Saturday, February 8, 2014

Visual goings on in Wittgenstein

In PI 122, Wittgenstein famously says that "A main source of our failure to understand is that we do not command a clear view of our use of our words". He goes on to claim that "our grammar is lacking in this sort of perspicuity" and that "a perspicuous representation produces just that understanding which consists in 'seeing connections'".
But, what does 'commanding a clear view', one that enables us to see connections, involve? It has always concerned me that the visual analogies relied on here cannot do the work required of them. For what, when it comes to language, do we see it with? Just our eyes? Surely not. For these can
reveal nothing philosophically interesting without embodying an element of linguistic interpretation. And, when we rely on eyes that are linguistically enhanced, so to speak, then what we see is already infected with the confusions we wish to allay. The assumption here, of course, is that all visual awareness that tells us anything interesting is linguistically saturated.

2 comments:

  1. I take it you are reading Anscombe's translation. The later editions with Hacker and Schulte translate the passage as "That we don't have an overview of our words", rather than commanding a clear view.
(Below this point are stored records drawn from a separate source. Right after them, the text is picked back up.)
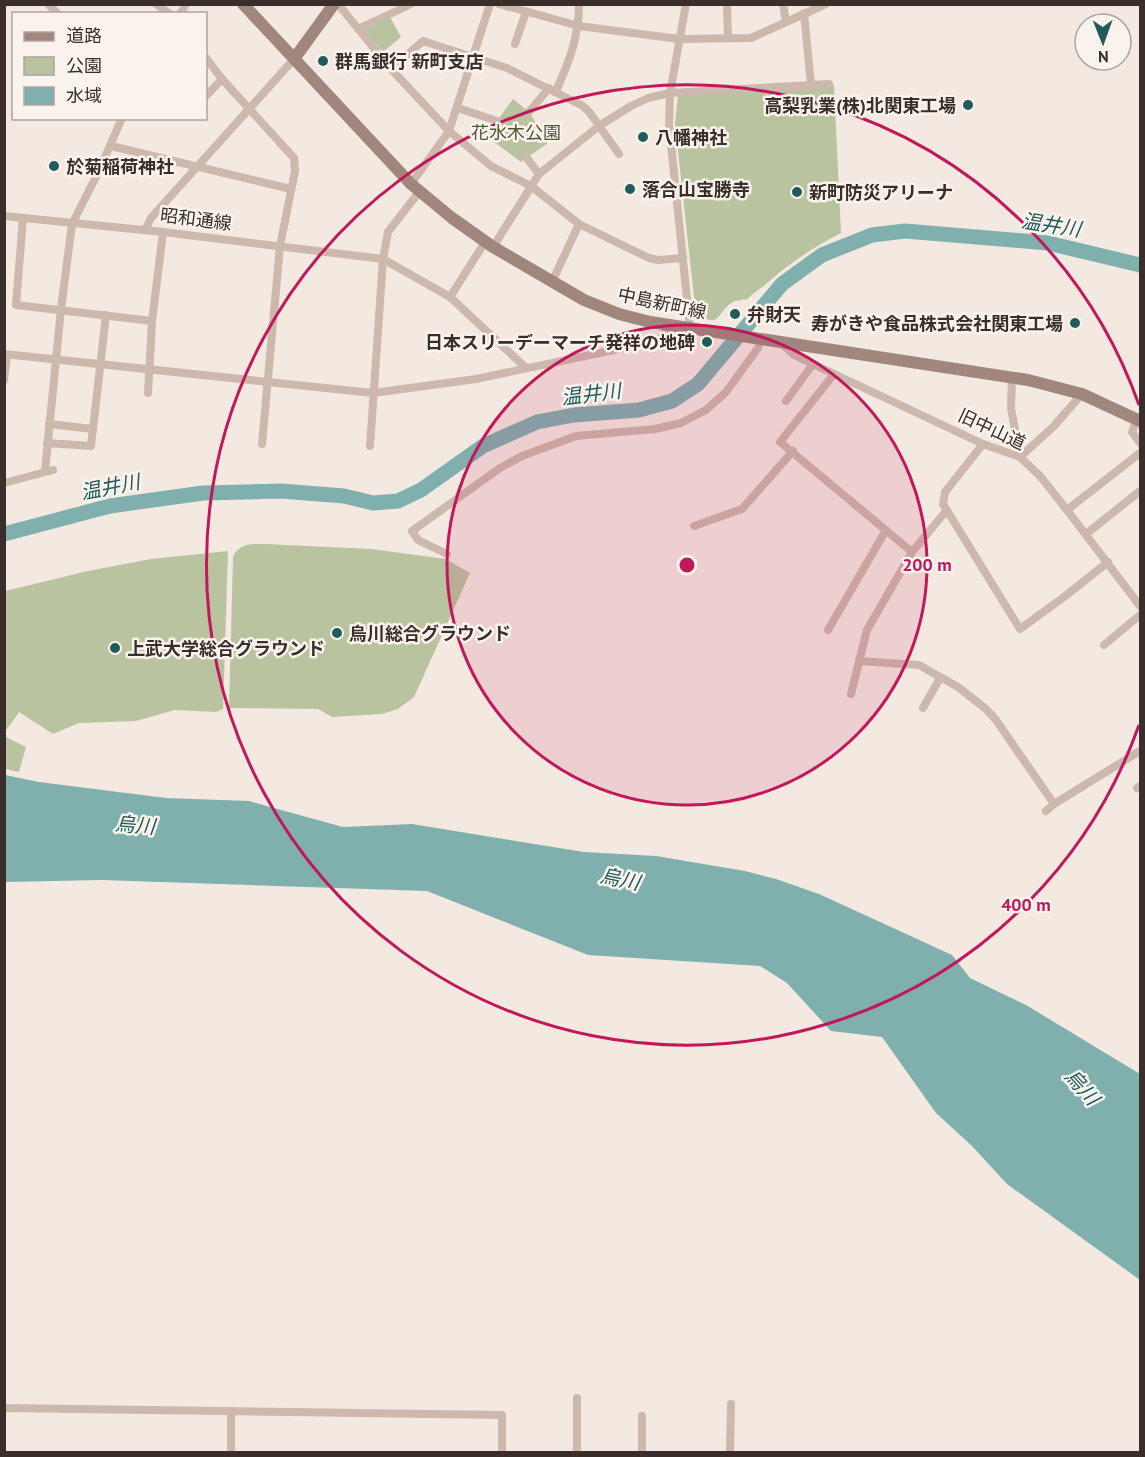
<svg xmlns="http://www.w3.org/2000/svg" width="1145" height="1457" viewBox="0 0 1145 1457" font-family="'PT Sans','Noto Sans JP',sans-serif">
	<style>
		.green { fill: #bac3a0 }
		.water { fill: #7fb0ae }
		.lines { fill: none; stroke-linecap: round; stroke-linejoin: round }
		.river { stroke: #7fb0ae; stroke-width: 15 }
		.street { stroke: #ccb8ac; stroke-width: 8 }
		.secondary { stroke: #a0867d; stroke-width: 12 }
		.ring { fill: none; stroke: #c2185b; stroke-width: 3 }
		.poi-dot { fill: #205c5a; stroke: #faf3ed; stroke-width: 2 }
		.labels { text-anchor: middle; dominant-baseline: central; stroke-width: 5; stroke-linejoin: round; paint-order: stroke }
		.poi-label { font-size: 18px; font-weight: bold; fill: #3a2e2b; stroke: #faf3ed; text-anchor: start }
		.park-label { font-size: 18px; fill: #4d582e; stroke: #faf3ed }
		.street-label { font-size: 18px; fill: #3a2e2b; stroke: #faf3ed }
		.water-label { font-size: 20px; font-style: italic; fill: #205c5a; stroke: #faf3ed }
		.centre { fill: #c2185b; stroke: #faf3ed; stroke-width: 3 }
		.ring-label { font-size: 18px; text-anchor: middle; font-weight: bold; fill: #c2185b; stroke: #faf3ed; stroke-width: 5; stroke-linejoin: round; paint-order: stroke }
	</style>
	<rect width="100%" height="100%" fill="#f3e9e0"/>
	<g class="green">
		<polygon points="390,17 401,37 383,52 365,32 366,29"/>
		<path d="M834 85 841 233C812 248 791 262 766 284 761 289 752 293 748 299 744 300 737 300 733 302 716 311 723 329 696 315L675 124 678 95Z"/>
		<polygon points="513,99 529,112 548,143 521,162 486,136"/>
		<path d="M265 544 371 549 446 559 470 573 414 697 398 709 382 714 332 717 318 709 229 708 233 557C239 543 251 544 265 544Z"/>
		<polygon points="228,551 223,709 216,712 175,710 136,721 79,723 53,734 19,712 5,732 5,591 88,571 151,559"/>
		<polygon points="4,736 26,747 19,772 5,769"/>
	</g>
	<polygon class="water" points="5,775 39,782 166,798 249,801 343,827 412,824 584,852 656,856 745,871 776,879 819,894 952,955 970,978 1026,1005 1140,1074 1140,1280 1007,1184 972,1146 936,1113 882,1037 831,1031 787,983 760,966 588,955 427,891 102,880 5,882"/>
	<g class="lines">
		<polyline class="river" points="4,534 110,506 203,493 281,491 344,496 373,503 398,501 421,490 483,446 537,422 574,415 639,410 672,401 698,384 782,284 822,255 872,235 905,231 1048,243 1140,265"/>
		<g class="street">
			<polyline points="48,4 58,14"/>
			<polyline points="156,4 170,14"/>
			<polyline points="338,4 391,69 449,131 491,166 531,186 579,224 649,258 658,260 683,258"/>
			<polyline points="499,4 579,26 679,39 751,38 826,4"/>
			<polyline points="686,4 670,93 669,125 690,328"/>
			<polyline points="727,4 728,38"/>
			<polyline points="783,4 786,21"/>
			<polyline points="804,13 811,85"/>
			<polyline points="180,14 186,4"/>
			<polyline points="358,29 411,4"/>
			<polyline points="515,44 526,12"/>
			<polyline points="206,58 222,79 294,158 295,171 280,246 262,444"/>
			<polyline points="391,69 423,41 507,68 583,106 590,113 619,154"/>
			<path d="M556 91C569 62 579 37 579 4"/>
			<polyline points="206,96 222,79"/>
			<polyline points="458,108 497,121"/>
			<polyline points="529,112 549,88"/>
			<polyline points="111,146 291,189"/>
			<polyline points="526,157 539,174"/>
			<polyline points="411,184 449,131 490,4"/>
			<polyline points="4,216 163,232 383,259 450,297 526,368"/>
			<polyline points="23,218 16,305 152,321"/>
			<polyline points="145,230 151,218 294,59"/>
			<polyline points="493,247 539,174 599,126 631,106 648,98 670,93 829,84"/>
			<polyline points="552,282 579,224"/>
			<polyline points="450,297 485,242"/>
			<polyline points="782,344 794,355 813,364 983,444 1020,457 1040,476 1067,510 1140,606"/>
			<polyline points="4,354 373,393 476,379 652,342 662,338 668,325"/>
			<polyline points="834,374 780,442 912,552"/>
			<polyline points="1012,377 1011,408 1020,457 1053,427 1082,394"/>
			<polyline points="4,380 7,355"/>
			<polyline points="148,393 152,321 163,232"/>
			<polyline points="786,401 813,364"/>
			<polyline points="1137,419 1132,432 1140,443"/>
			<polyline points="49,424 93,429"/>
			<polyline points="47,443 91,446 106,315"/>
			<polyline points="983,444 945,492 943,504 1020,629 1064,597 1108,562"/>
			<polyline points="370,446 383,259 388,232 419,192"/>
			<polyline points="45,471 61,309 72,224 99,171 122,118"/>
			<polyline points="4,483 53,470"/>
			<polyline points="1067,510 1140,453"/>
			<polyline points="694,526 742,509 793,451"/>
			<polyline points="1086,534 1140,491"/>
			<polyline points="447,554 418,540 412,531 500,468 522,456 576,436 655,429 681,423 706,410 726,392 758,348 761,339"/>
			<polyline points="828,630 886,530"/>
			<polyline points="1104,645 1140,615"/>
			<polyline points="859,661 919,665 958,687 986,709 996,720 1054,804"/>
			<polyline points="851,694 867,630 912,552 947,510"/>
			<polyline points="923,708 940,678"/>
			<polyline points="1137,788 1140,786"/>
			<polyline points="1046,811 1054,804 1140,751"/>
			<polyline points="4,1408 502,1415 502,1452"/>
			<polyline points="231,1452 231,1411"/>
			<polyline points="577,1452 577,1398"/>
			<polyline points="642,1452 642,1416"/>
			<polyline points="730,1452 731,1404"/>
		</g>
		<g class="secondary">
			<polyline points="243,4 411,184 452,218 493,247 584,300 619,314 650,322 1028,380 1082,394 1140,421"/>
			<polyline points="294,59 334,4"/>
		</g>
	</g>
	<circle cx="687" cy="565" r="240" fill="#c2185b" fill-opacity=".12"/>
	<g class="ring">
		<circle cx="687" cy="565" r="240"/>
		<path d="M1139 725A480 480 0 1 1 1139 405"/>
	</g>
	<g class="poi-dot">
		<circle cx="323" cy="61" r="6"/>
		<circle cx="968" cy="105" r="6"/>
		<circle cx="643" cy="137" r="6"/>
		<circle cx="54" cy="166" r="6"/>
		<circle cx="630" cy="189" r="6"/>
		<circle cx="797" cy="192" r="6"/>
		<circle cx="735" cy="314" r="6"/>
		<circle cx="1075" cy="323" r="6"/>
		<circle cx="707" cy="342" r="6"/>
		<circle cx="337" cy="633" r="6"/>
		<circle cx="115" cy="648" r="6"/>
	</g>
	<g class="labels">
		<g class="poi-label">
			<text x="335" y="61">群馬銀行 新町支店</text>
			<text x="956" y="105" text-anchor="end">高梨乳業(株)北関東工場</text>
			<text x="655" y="137">八幡神社</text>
			<text x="66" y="166">於菊稲荷神社</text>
			<text x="642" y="189">落合山宝勝寺</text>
			<text x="809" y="192">新町防災アリーナ</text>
			<text x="747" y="314">弁財天</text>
			<text x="1063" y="323" text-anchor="end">寿がきや食品株式会社関東工場</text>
			<text x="695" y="342" text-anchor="end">日本スリーデーマーチ発祥の地碑</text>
			<text x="349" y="633">烏川総合グラウンド</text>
			<text x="127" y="648">上武大学総合グラウンド</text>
		</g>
		<g class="park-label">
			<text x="516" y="132">花水木公園</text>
		</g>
		<g class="street-label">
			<text transform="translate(196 219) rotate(7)">昭和通線</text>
			<text transform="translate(662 303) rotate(12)">中島新町線</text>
			<text transform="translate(992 429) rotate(25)">旧中山道</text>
		</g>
		<g class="water-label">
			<text transform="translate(1051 225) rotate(9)">温井川</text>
			<text transform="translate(591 394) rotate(-7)">温井川</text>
			<text transform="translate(110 487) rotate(-11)">温井川</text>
			<text transform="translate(135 825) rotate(5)">烏川</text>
			<text transform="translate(620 879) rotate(12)">烏川</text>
			<text transform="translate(1082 1087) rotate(48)">烏川</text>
		</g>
	</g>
	<circle cx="687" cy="565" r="9" class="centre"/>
	<g class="ring-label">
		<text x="927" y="571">200 m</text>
		<text x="1026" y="911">400 m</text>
	</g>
	<rect width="1145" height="1457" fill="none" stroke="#3a2e2b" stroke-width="12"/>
	<rect x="12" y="12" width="195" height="108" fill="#faf3ed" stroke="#ada49f" stroke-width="1.5"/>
	<rect x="24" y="32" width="30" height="9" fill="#a0867d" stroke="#ada49f" stroke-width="1.5"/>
	<text x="66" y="42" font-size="18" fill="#3a2e2b">道路</text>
	<rect x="24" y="57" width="30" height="18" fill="#bac3a0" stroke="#ada49f" stroke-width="1.5"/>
	<text x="66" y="72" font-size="18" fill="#3a2e2b">公園</text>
	<rect x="24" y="87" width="30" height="18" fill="#7fb0ae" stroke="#ada49f" stroke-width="1.5"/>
	<text x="66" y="102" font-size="18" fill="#3a2e2b">水域</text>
	<g transform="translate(1103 42) rotate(179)"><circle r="28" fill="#faf3ed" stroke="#ada49f" stroke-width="1.5"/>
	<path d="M0-4.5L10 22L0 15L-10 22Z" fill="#205c5a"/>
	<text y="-9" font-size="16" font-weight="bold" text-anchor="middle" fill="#3a2e2b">N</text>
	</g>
</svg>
    Assuming this is the more apt translation - and not speaking any German at all beyond ordering a beer in a dodgy accent, I couldn't comment sensibly - it seems that the problem of the visual analogy is sidestepped in favor of an essentially topographic one. I understood 122 to complain that we lacked the capacity within language to piece together all of language - that the issue is less our failure to see/perceive language per se, but rather a failure to take in the breadth of a language-project as a whole which leads to errors.

    I'm interested in your thoughts on whether this actually moves away from problems with the visual metaphor.

    ReplyDelete
  2. Thanks for your response Tomas. I don't think the translation you refer to (which I have and prefer) makes much difference. But, I am still thinking through the idea that we are linguistic beings through and through - which means that there is something wrong with claiming that pictures (or anything purely visual) can hold us captive - but it is too soon for me to make a call on this ... and I might be on completely the wrong track. Sorry to be so slow in replying, but the comments section here has been invaded by alien ads and is difficult for me to get into.